Auf dieser Basis überprüften sie die Prognosegenauigkeit des FFI. Diese erwies sich mit einem AUC-Wert von 0,87 als recht gut, war jedoch auch nicht besser als der BMI, das METmax oder das Bauch-/Körpergrößenverhältnis für sich genommen.
Das ist zunächst wenig überraschend, da im Schnitt die Übergewichtigen eben auch die Trägen sind, und es - auf die Population bezogen - egal ist, ob man Fett, Fitness oder beides misst.
Seine Stärken hat der Test jedoch bei Menschen, die nicht in das Schema übergewichtig/inaktiv oder dünn/sportlich passen - hier kann er deutlich besser differenzieren. So liegt das 15-Jahres-Risiko für einen Diabetes bei 20 Prozent, wenn ein 45 Jahre alter Mann eher dick (Bauchumfang zu Körpergröße = 0,60) und träge (METmax = 11) ist.
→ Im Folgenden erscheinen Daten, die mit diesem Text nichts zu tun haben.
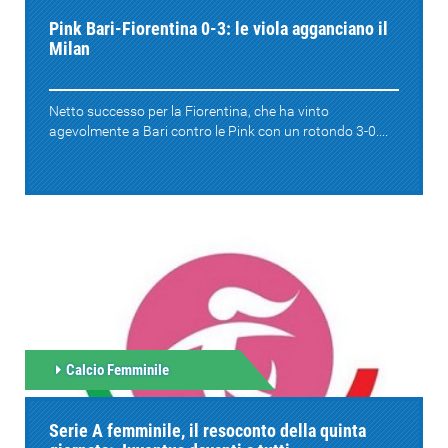
Pink Bari-Fiorentina 0-3: le viola agganciano il
Milan
Netto successo per la Fiorentina, che ha vinto
agevolmente a Bari contro le Pink con un rotondo 3-0....
Calcio Femminile
Serie A femminile, il resoconto della quinta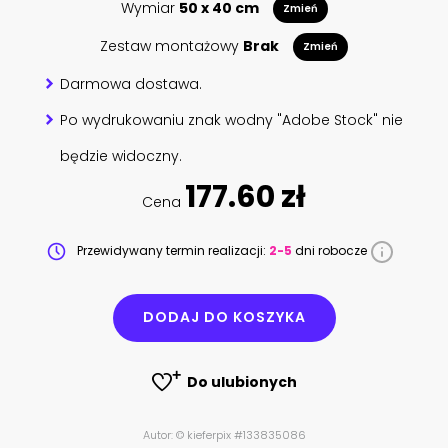
Wymiar
50 x 40 cm
Zmień
Zestaw montażowy
Brak
Zmień
Darmowa dostawa.
Po wydrukowaniu znak wodny "Adobe Stock" nie
będzie widoczny.
177.60 zł
Cena
Przewidywany termin realizacji:
2-5
dni robocze
DODAJ DO KOSZYKA
Do ulubionych
Autor: © kieferpix #133835086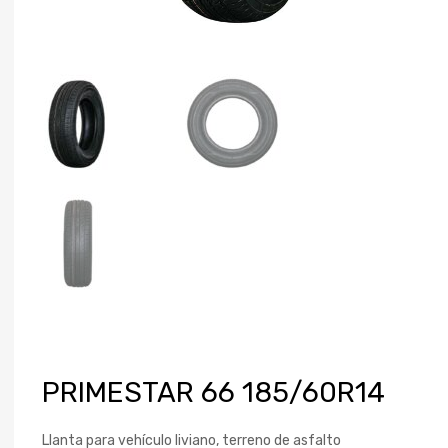
PRIMESTAR 66 185/60R14
Llanta para vehículo liviano, terreno de asfalto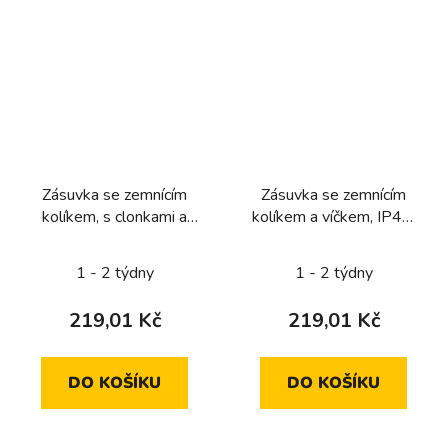
Zásuvka se zemnícím
Zásuvka se zemnícím
kolíkem, s clonkami a
kolíkem a víčkem, IP44,
víčkem, IP44, Lumina,
Lumina, stříbrná mat
stříbrná mat
1 - 2 týdny
1 - 2 týdny
219,01 Kč
219,01 Kč
DO KOŠÍKU
DO KOŠÍKU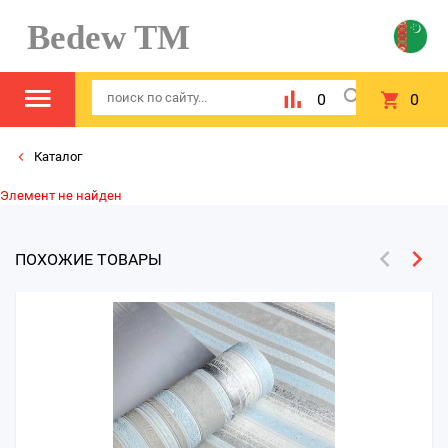
Bedew TM
0
0
Каталог
Элемент не найден
ПОХОЖИЕ ТОВАРЫ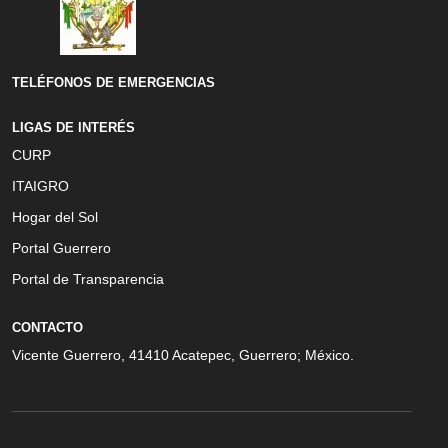
TELÉFONOS DE EMERGENCIAS
LIGAS DE INTERÉS
CURP
ITAIGRO
Hogar del Sol
Portal Guerrero
Portal de Transparencia
CONTACTO
Vicente Guerrero, 41410 Acatepec, Guerrero; México.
Der FFI beträgt in diesem Beispiel 18. Ist er hingegen normalgewichtig (Bauchumfang zu Körpergröße = 0,48) und träge, liegen der FFI bei 23 und das 15-Jahres-Risiko bei zehn Prozent. Ein ähnliches Risiko lässt sich für einen Mann berechnen, der eher übergewichtig, aber sportlich ist (METmax = 14). Bei Normalgewichtigen und zugleich Sportlichen (FFI = 29) liegt das Risiko nur bei fünf Prozent und ist damit vierfach geringer als bei den Übergewichtigen und zugleich Inaktiven.
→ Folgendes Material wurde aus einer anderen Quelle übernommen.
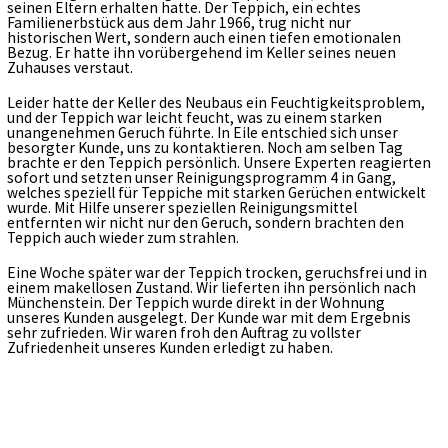
seinen Eltern erhalten hatte. Der Teppich, ein echtes
Kontakt
Familienerbstück aus dem Jahr 1966, trug nicht nur
historischen Wert, sondern auch einen tiefen emotionalen
Bezug. Er hatte ihn vorübergehend im Keller seines neuen
Zuhauses verstaut.
Leider hatte der Keller des Neubaus ein Feuchtigkeitsproblem,
und der Teppich war leicht feucht, was zu einem starken
unangenehmen Geruch führte. In Eile entschied sich unser
besorgter Kunde, uns zu kontaktieren. Noch am selben Tag
brachte er den Teppich persönlich. Unsere Experten reagierten
sofort und setzten unser Reinigungsprogramm 4 in Gang,
welches speziell für Teppiche mit starken Gerüchen entwickelt
wurde. Mit Hilfe unserer speziellen Reinigungsmittel
entfernten wir nicht nur den Geruch, sondern brachten den
Teppich auch wieder zum strahlen.
Eine Woche später war der Teppich trocken, geruchsfrei und in
einem makellosen Zustand. Wir lieferten ihn persönlich nach
Münchenstein. Der Teppich wurde direkt in der Wohnung
unseres Kunden ausgelegt. Der Kunde war mit dem Ergebnis
sehr zufrieden. Wir waren froh den Auftrag zu vollster
Zufriedenheit unseres Kunden erledigt zu haben.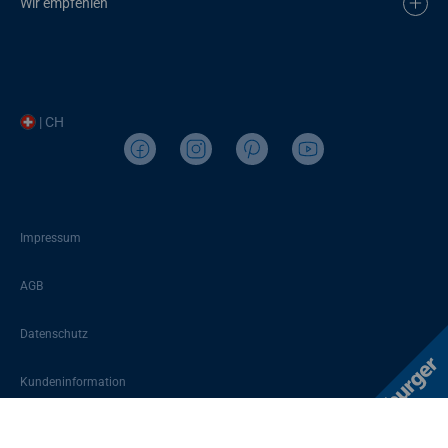
Wir empfehlen
| CH
Impressum
AGB
Datenschutz
Kundeninformation
Sitemap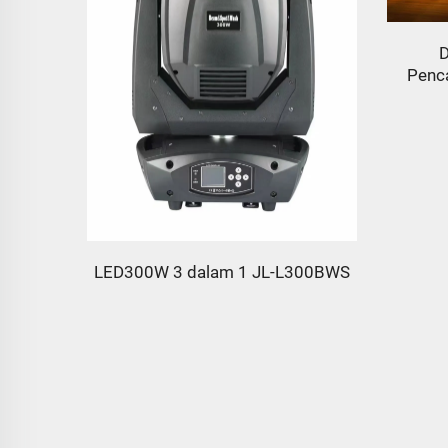
D
Penc
0W JL-
LED300W 3 dalam 1 JL-L300BWS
Unterschiede ergeben sich auch abhängig vom Alter.
Bei 65-Jährigen steigt nach den Berechnungen das 15-Jahres-Risiko erst an, wenn der FFI unter 20 liegt, davor beträgt es konstant rund zehn Prozent. Bei den 25-Jährigen lässt sich hingegen ein linearer Anstieg des Risikos mit sinkendem FFI feststellen: Von nahe null Prozent bei einem FFI von 50 bis auf zwölf Prozent bei einem FFI von 10.
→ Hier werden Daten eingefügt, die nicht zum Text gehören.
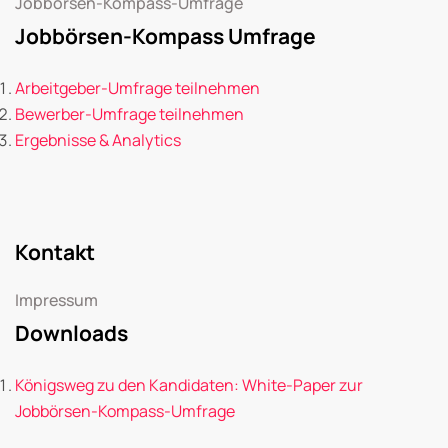
Jobbörsen-Kompass-Umfrage
Jobbörsen-Kompass Umfrage
Arbeitgeber-Umfrage teilnehmen
Bewerber-Umfrage teilnehmen
Ergebnisse & Analytics
Kontakt
Impressum
Downloads
Königsweg zu den Kandidaten: White-Paper zur
Jobbörsen-Kompass-Umfrage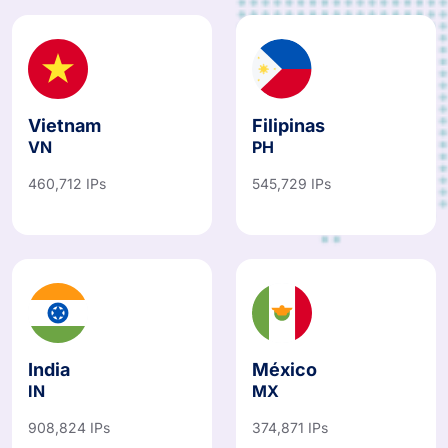
Vietnam
Filipinas
VN
PH
460,712 IPs
545,729 IPs
India
México
IN
MX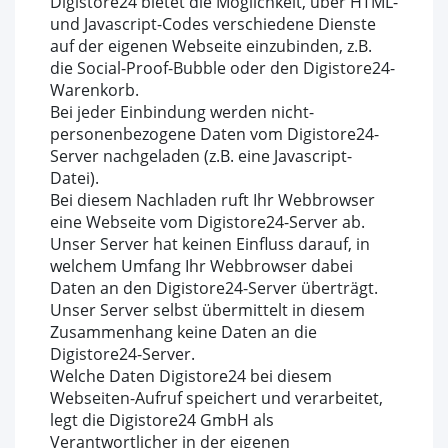
Digistore24 bietet die Möglichkeit, über HTML-
und Javascript-Codes verschiedene Dienste
auf der eigenen Webseite einzubinden, z.B.
die Social-Proof-Bubble oder den Digistore24-
Warenkorb.
Bei jeder Einbindung werden nicht-
personenbezogene Daten vom Digistore24-
Server nachgeladen (z.B. eine Javascript-
Datei).
Bei diesem Nachladen ruft Ihr Webbrowser
eine Webseite vom Digistore24-Server ab.
Unser Server hat keinen Einfluss darauf, in
welchem Umfang Ihr Webbrowser dabei
Daten an den Digistore24-Server überträgt.
Unser Server selbst übermittelt in diesem
Zusammenhang keine Daten an die
Digistore24-Server.
Welche Daten Digistore24 bei diesem
Webseiten-Aufruf speichert und verarbeitet,
legt die Digistore24 GmbH als
Verantwortlicher in der eigenen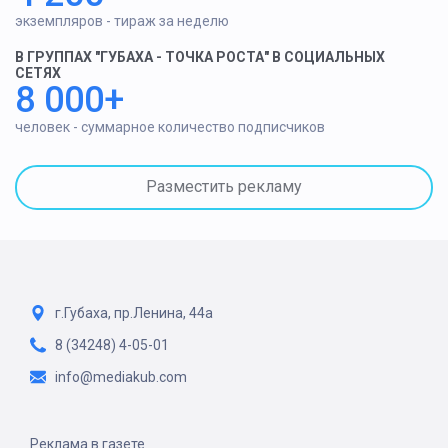
экземпляров - тираж за неделю
В ГРУППАХ "ГУБАХА - ТОЧКА РОСТА" В СОЦИАЛЬНЫХ
СЕТЯХ
8 000+
человек - суммарное количество подписчиков
Разместить рекламу
г.Губаха, пр.Ленина, 44а
8 (34248) 4-05-01
info@mediakub.com
Реклама в газете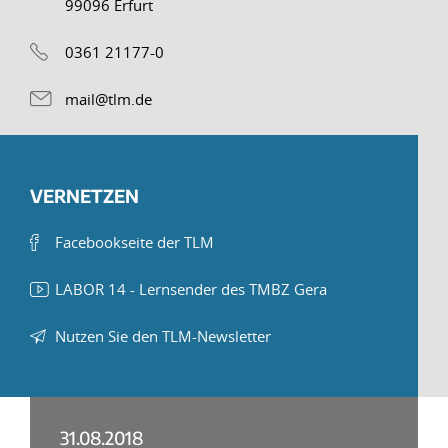
99096 Erfurt
0361 21177-0
mail@tlm.de
VERNETZEN
Facebookseite der TLM
LABOR 14 - Lernsender des TMBZ Gera
Nutzen Sie den TLM-Newsletter
31.08.2018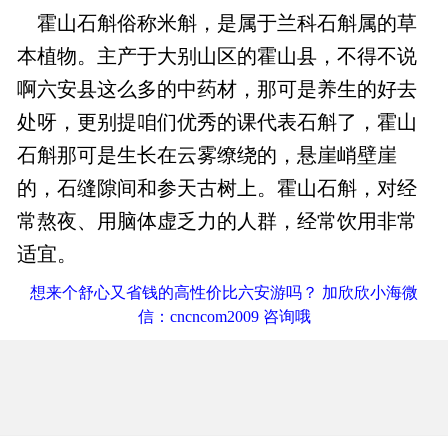
霍山石斛俗称米斛，是属于兰科石斛属的草
本植物。主产于大别山区的霍山县，不得不说
啊六安县这么多的中药材，那可是养生的好去
处呀，更别提咱们优秀的课代表石斛了，霍山
石斛那可是生长在云雾缭绕的，悬崖峭壁崖
的，石缝隙间和参天古树上。霍山石斛，对经
常熬夜、用脑体虚乏力的人群，经常饮用非常
适宜。
想来个舒心又省钱的高性价比六安游吗？ 加欣欣小海微
信：cncncom2009 咨询哦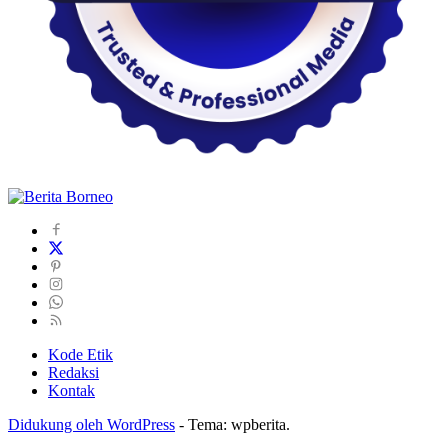
Kode Etik
Redaksi
Kontak
Didukung oleh WordPress
-
Tema: wpberita.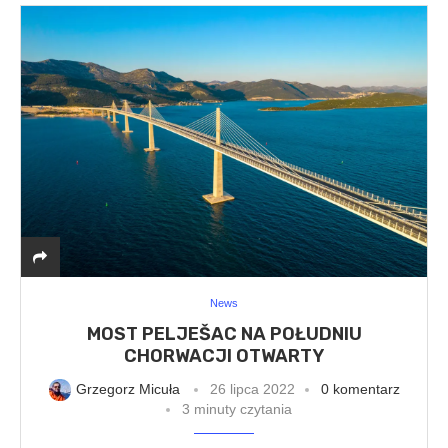
News
MOST PELJEŠAC NA POŁUDNIU
CHORWACJI OTWARTY
Grzegorz Micuła
26 lipca 2022
0 komentarz
3 minuty czytania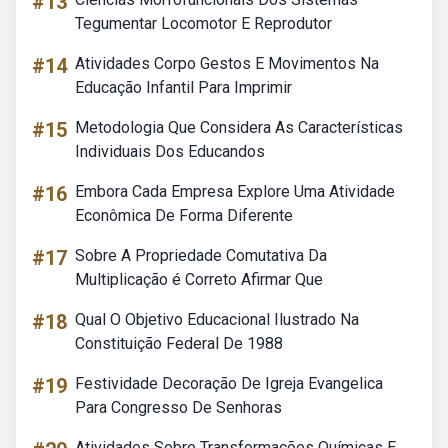
#13
Tegumentar Locomotor E Reprodutor
#14
Atividades Corpo Gestos E Movimentos Na
Educação Infantil Para Imprimir
#15
Metodologia Que Considera As Características
Individuais Dos Educandos
#16
Embora Cada Empresa Explore Uma Atividade
Econômica De Forma Diferente
#17
Sobre A Propriedade Comutativa Da
Multiplicação é Correto Afirmar Que
#18
Qual O Objetivo Educacional Ilustrado Na
Constituição Federal De 1988
#19
Festividade Decoração De Igreja Evangelica
Para Congresso De Senhoras
Atividades Sobre Transformações Químicas E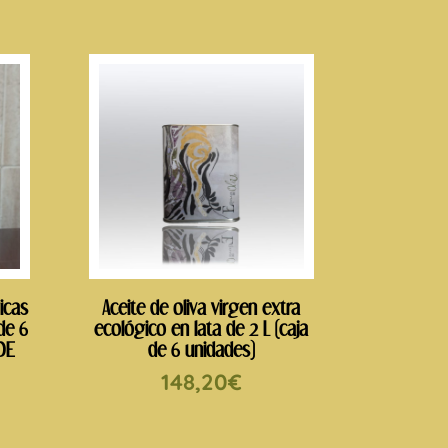
icas
Aceite de oliva virgen extra
de 6
ecológico en lata de 2 L (caja
DE
de 6 unidades)
148,20
€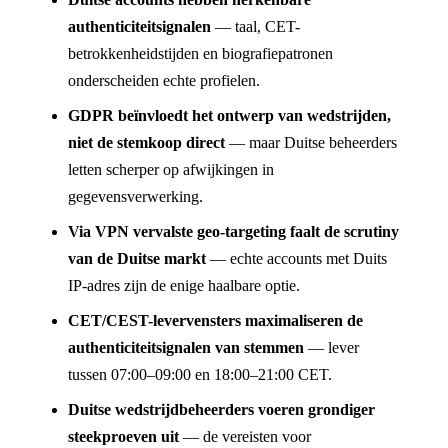
authenticiteitsignalen
— taal, CET-
betrokkenheidstijden en biografiepatronen
onderscheiden echte profielen.
GDPR beïnvloedt het ontwerp van wedstrijden,
niet de stemkoop direct
— maar Duitse beheerders
letten scherper op afwijkingen in
gegevensverwerking.
Via VPN vervalste geo-targeting faalt de scrutiny
van de Duitse markt
— echte accounts met Duits
IP-adres zijn de enige haalbare optie.
CET/CEST-levervensters maximaliseren de
authenticiteitsignalen van stemmen
— lever
tussen 07:00–09:00 en 18:00–21:00 CET.
Duitse wedstrijdbeheerders voeren grondiger
steekproeven uit
— de vereisten voor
Am eindrucksvollsten ist der Einfluss bei Männern im mittleren Alter (45 Jahre): Über einem FFI-Wert von 30 tut sich kaum etwas, darunter steigt das Diabetesrisiko exponentiell an: von fünf Prozent bei einem FFI von 30 auf 25 Prozent bei einem Wert von 15. Der BMI bildet diese Entwicklung hingegen kaum ab.
Entscheidend für die Diabetesprävention scheint das Verhalten im mittleren Lebensalter zu sein. Wer sich mit 40 bis 50 Jahren nur etwas mehr bewegt oder etwas Bauchspeck los wird, kann sein Diabetesrisiko zumindest nach diesen Berechnungen deutlich senken. Vielleicht kommt diese Botschaft bei den Patienten an.